_Text_

☆ ☆ ☆ ☆ ☆ ☆ ☆

Jim writing. We entered Mexico at the Tecate border crossing on February 1, 2019, and did so with some flare and notice, as Carol dropped her motorcycle crossing over the gargantuan speed bumps (moguls!) at the exit from the crossing. I was in front, and after being waved through by the border guard, I turned right to park in order to go to the “imigracion” office for our tourist visas. But as soon as I stopped a guard started telling me “no”; turns out you can’t park there, you have to go out onto the street, park and walk back. Carol, behind me, sees all of this and is sort of half way turned to follow me when she realizes we need to go out – so she turns to go out and finds herself stopped right up against these “speed bumps” (“topes” in Spanish) that were made from ~8″ diameter steel domes embedded in the asphalt, sticking up about 4″. They are the worst kind of speed bump we’ve encountered for a motorcycle; you really need to have some momentum to carry you over them and it is sort of a crazy scary ride as these bumps toss your front wheel to and fro. But now Carol is stopped with her front wheel right up against the first row of bumps, and as she moved forward, starting from a stop, the domes pulled her front wheel sideways and the bike went down, blocking all border traffic into Tecate. Carol single-handedly, for a few minutes, shut down the Mexican border at Tecate 🙂 I am watching all of this in my rear view mirror, and we are talking by helmet coms, so I know she is ok. As I start to get off to help, I see that a team of young Mexican federal police have jumped into action to help her, so I let them do the heavy lifting. I had my GoPro camera running, and the picture at the start of this blog is captured from the footage. As Carol said – “Mexico, here we are!”

☆ ☆ ☆ ☆ ☆ ☆ ☆

_Data records_
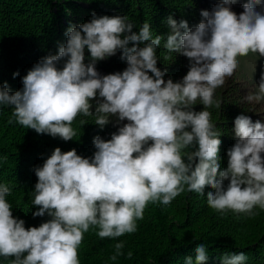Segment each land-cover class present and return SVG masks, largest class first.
<instances>
[{
    "label": "clouds",
    "instance_id": "clouds-1",
    "mask_svg": "<svg viewBox=\"0 0 264 264\" xmlns=\"http://www.w3.org/2000/svg\"><path fill=\"white\" fill-rule=\"evenodd\" d=\"M236 2L220 0L211 11L202 10L194 28L186 20L167 18L171 31L164 48L189 59V71L179 82H165L166 71L157 67L163 37H153L148 22L137 34L127 16L92 12L90 22L70 24L58 54L28 70L21 90L10 94L7 83L0 84V106L13 109L8 124L38 134L73 140L72 123L78 115H93V100L101 129L112 116L117 123L128 121L110 140L94 137L93 157L57 147L33 169L38 179L32 203L39 206L33 217H51L39 227L26 229L25 221L13 216L6 200L11 188L0 184V257H12L11 264H80L78 249L90 227L98 229L100 239L134 234L148 204L168 206L185 191L204 197L206 187L215 190L207 193L208 206L221 216L232 212L253 218L256 209L264 211V124L244 114L235 118V144L220 170L221 133L209 111L193 110L198 100L204 109L221 107L215 90L233 76L237 57L250 52L264 57V0H248L239 16L231 10ZM117 52L127 68L101 76L97 62ZM245 99H264V71L257 93ZM124 247V241L116 243L109 259L124 255ZM195 253V264H206L205 244ZM132 257L129 251L126 258ZM220 259L221 264H246L248 257L243 251L225 252ZM185 264H193L192 258Z\"/></svg>",
    "mask_w": 264,
    "mask_h": 264
},
{
    "label": "trees",
    "instance_id": "trees-1",
    "mask_svg": "<svg viewBox=\"0 0 264 264\" xmlns=\"http://www.w3.org/2000/svg\"><path fill=\"white\" fill-rule=\"evenodd\" d=\"M218 2L220 0H0V84L6 82L10 94L21 90L22 78L28 70L40 59L58 54L59 46L67 42L65 32L70 24L90 22L92 12L97 16H127L133 22L132 32L137 34L143 23L148 22L153 37H163L157 48V67L166 71L165 82L169 78L174 83L179 82L189 71V59L164 48L171 31L167 18L171 16L178 23L186 20L189 28H194L203 19L201 11H211ZM247 2L237 0L231 10L239 16ZM121 55L117 52L115 56L98 61L96 70L101 76L123 72L127 62ZM165 56L170 58L165 59ZM89 58L90 53L85 48L86 64ZM63 64L62 60L57 67L62 68ZM16 72L19 75L14 78ZM249 88L243 81L227 77L225 84L214 94L215 99L222 101L220 108L204 109L199 100L193 105L196 112L209 111L212 123L221 133L220 170L227 167V150L235 144V118L244 114L253 122L259 120L264 124V108L245 99ZM91 103L93 115L76 117L72 127L77 135L67 142L59 137L38 134L18 123L8 124L13 109L0 106V184L6 183L11 188L6 200L12 206L13 216L25 221L26 229L39 227L51 219L47 213L43 217H33L39 207L32 203L38 179L33 169L42 166L57 147L62 152L75 149L81 157L91 158L96 151L95 136L110 140L119 127L128 123L126 119L117 123V117L112 116L101 129L95 124L96 102ZM82 120L84 125L80 123ZM228 183L224 181L225 188ZM209 191L215 190L206 187L204 197L185 191L168 206L148 204L144 218L137 221V232L126 233L115 240L100 239L98 229L90 227L78 249L80 264H185L188 257L195 264V248L201 243L208 250L206 264H221L220 258L225 252L241 251L248 257L246 264H264V211L256 209L259 214L253 218L232 212L221 216L207 204ZM120 241L125 242L124 255L111 261L114 245ZM129 251L133 253L132 259L126 258ZM12 259L0 257V264H11Z\"/></svg>",
    "mask_w": 264,
    "mask_h": 264
},
{
    "label": "rangeland",
    "instance_id": "rangeland-1",
    "mask_svg": "<svg viewBox=\"0 0 264 264\" xmlns=\"http://www.w3.org/2000/svg\"><path fill=\"white\" fill-rule=\"evenodd\" d=\"M239 66L233 74L234 80L243 81L248 87V94L255 95L258 91V83L261 72L264 71V57L258 54L249 53L248 56L237 57ZM256 105L264 108V99L259 102L253 100Z\"/></svg>",
    "mask_w": 264,
    "mask_h": 264
}]
</instances>
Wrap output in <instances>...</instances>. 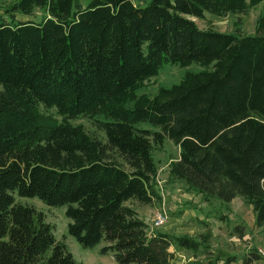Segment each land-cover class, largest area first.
Wrapping results in <instances>:
<instances>
[{
    "label": "trees",
    "instance_id": "obj_1",
    "mask_svg": "<svg viewBox=\"0 0 264 264\" xmlns=\"http://www.w3.org/2000/svg\"><path fill=\"white\" fill-rule=\"evenodd\" d=\"M264 0H13L0 14V264H74L39 211L65 206L82 247L103 241L117 264H174L170 245L197 238L147 231L134 200L160 204L153 145L168 139V174L204 203L239 196L264 231V14L252 33L240 17ZM41 17L16 19L15 14ZM238 16L234 32L190 17ZM6 17H3V16ZM163 63L202 68L137 94ZM54 108L56 120L39 111ZM93 118L103 137L68 119ZM100 117V118H98ZM150 127H142L140 123ZM235 229H237L235 227ZM264 259L248 251L238 264Z\"/></svg>",
    "mask_w": 264,
    "mask_h": 264
},
{
    "label": "rangeland",
    "instance_id": "obj_2",
    "mask_svg": "<svg viewBox=\"0 0 264 264\" xmlns=\"http://www.w3.org/2000/svg\"><path fill=\"white\" fill-rule=\"evenodd\" d=\"M13 0H0V14L3 15V9L10 5ZM88 0H78L80 6H84ZM264 14V2L256 7H252L247 14L241 15L239 30L241 33H252L253 25L256 17ZM42 15L39 9H35L31 15H23L16 13V19H32L37 21ZM3 17H6L5 15ZM238 16L226 15L223 17L214 16L205 13L203 19L190 17L199 28L211 27L221 32H234L237 28L235 20ZM202 67L197 63H190L186 66L177 64L163 63L155 76L147 78L143 81L142 87L136 90L137 94L145 93L152 95L156 92L158 86L168 87L173 83H177L183 76L185 71H197ZM39 111L45 115H50L56 120H60V116L55 112L54 108H44L38 106ZM100 118V117H98ZM71 124H79L90 135L102 138V132L97 128L93 118L87 116H77L68 119ZM142 127H150L147 123H140ZM151 155L156 165V182L162 195L166 189H176L177 194H183L185 190L182 181L169 176L168 162L177 157V147L170 140L164 139L161 145H153ZM195 194V193H192ZM15 202L31 206L35 211L42 213L44 221L51 226V232L56 241L64 244L66 250L71 254L74 264H117L110 254H100L99 248L104 244L100 241L92 247H82L75 239L66 231V223L68 219L64 215L65 206H48L36 197H20L15 192L12 193ZM178 196V195H177ZM195 196V195H193ZM191 199L180 197V201H175L177 205L171 212L164 209L168 216L167 222L173 220V217L186 210L188 212L186 220H182L180 226L189 225L192 221L200 223L193 214L201 216L208 225L209 236L206 240L205 247H198L196 250L184 249L181 253H175L172 258L174 264H237L242 256L250 250L260 249L259 253L264 258V231L254 224L253 212L251 206L246 204L242 198L236 196L231 208L217 199H210L203 207L197 208V202ZM175 200V199H174ZM197 201V197L195 199ZM127 204L132 205L141 215L148 216L151 219L155 210L162 206L146 205L129 200ZM166 222V223H167ZM165 224V223H164ZM164 224L161 226L163 227ZM191 226H188L190 228ZM235 227L237 229H235ZM205 231V230H202ZM188 229L183 235L197 238L198 234ZM259 263L264 264V259ZM259 261V260H258Z\"/></svg>",
    "mask_w": 264,
    "mask_h": 264
},
{
    "label": "crops",
    "instance_id": "obj_3",
    "mask_svg": "<svg viewBox=\"0 0 264 264\" xmlns=\"http://www.w3.org/2000/svg\"><path fill=\"white\" fill-rule=\"evenodd\" d=\"M263 2H261V3H263ZM261 3L255 5L254 7L260 5ZM176 191H177L176 189H169V190L166 189V191L164 192L165 195H162V197H161L160 205L162 206V208L171 212L173 209L176 208L177 205L175 204V201H180V197H185V199H191V196H193V195H195V196L192 197V202L198 203L197 208H200V207H203L204 205H206V203L201 201L199 194H192V192H189V191H186L183 194H177ZM196 197H197V201H195ZM233 199L227 204V205H229L230 208H231V203H232ZM151 205H155V204L153 203ZM160 205H158V206H160ZM134 210L136 211L138 217L144 223H147L150 220V219H148L149 218L148 216L141 215L136 208H134ZM187 215H188V212L186 210H184L183 212L174 216L173 220H170L169 222H167V220H168V216H167V220H166L167 223L165 222L164 226L159 227L157 230L161 231V232H166V233L180 234V233H185V231H187L188 229H191L192 231H194L193 234L201 233L203 230V227H202V224H200V223L192 221L191 223H189V225L185 226V224H186V222H185L183 226H180L179 223H181L182 220H184V219L186 220ZM193 215L198 220H203L204 222H205V220H209L207 218H205V220H204L201 216H197L195 214H193ZM188 226H191V227L188 228ZM183 250H184L183 248L176 246V245H170L168 248V251L172 252L173 256L175 255V253L176 254L181 253ZM110 257H111V255H110ZM261 261H263V260L259 259V261L256 260V261H254V263H259Z\"/></svg>",
    "mask_w": 264,
    "mask_h": 264
},
{
    "label": "built area",
    "instance_id": "obj_4",
    "mask_svg": "<svg viewBox=\"0 0 264 264\" xmlns=\"http://www.w3.org/2000/svg\"><path fill=\"white\" fill-rule=\"evenodd\" d=\"M162 194V192H161ZM167 220V214L164 211V208H158L155 210L152 218L146 223L147 231L150 233L154 229L161 227ZM259 253H262L260 249L257 250Z\"/></svg>",
    "mask_w": 264,
    "mask_h": 264
}]
</instances>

☆ ☆ ☆ ☆ ☆ ☆ ☆

_Problems_
(A) In the account of crossing into Mexico at Tecate, translate this sentence into Spanish: "I am watching all of this in my rear view mirror, and we are talking by helmet coms, so I know she is ok."
(B) Write a continuation of the account of the motorcycle crossing into Mexico at Tecate, picking up after its final sentence.
None of the lines is needed for these tasks.

_Results of the exercise_
(A) Estoy viendo todo esto por el espejo retrovisor, y estamos hablando por los intercomunicadores de los cascos, así que sé que ella está bien.

(B)
The guard told me we had to exit the border crossing (at the speed bumps) and turn immediately right to park along that side of the building. But I knew from my advance research via Google Maps that the street he was pointing to was one way, and the way he was pointing for me to go was against traffic! So I said something to him about this and he shakes his head and says it is ok. Of course – this is Mexico! Going wrong way down a one way street for a few yards to park is no big thing, at least if a federal police officer is telling you to do it! Even then I managed to park at an incorrect space (I think it was essentially “employee only” parking). We were finally guided to park on the street sort of half on the sidewalk. Whew – after that getting our tourist visa was straightforward, and the immigration officer was kind enough to give us a six month visa, so we have no pressure in terms of our time here in Mexico (we plan about three months). We could not get the Temporary Vehicle Import Permit (TVIP) for our motorcycles because the Banjercito office (agency that administers these permits) was closed that day. The TVIP is not needed in Baja, and I knew from my research that it is possible to get this in La Paz, where we will ferry to the mainland, so I was not taken back when the immigration officer told me as much.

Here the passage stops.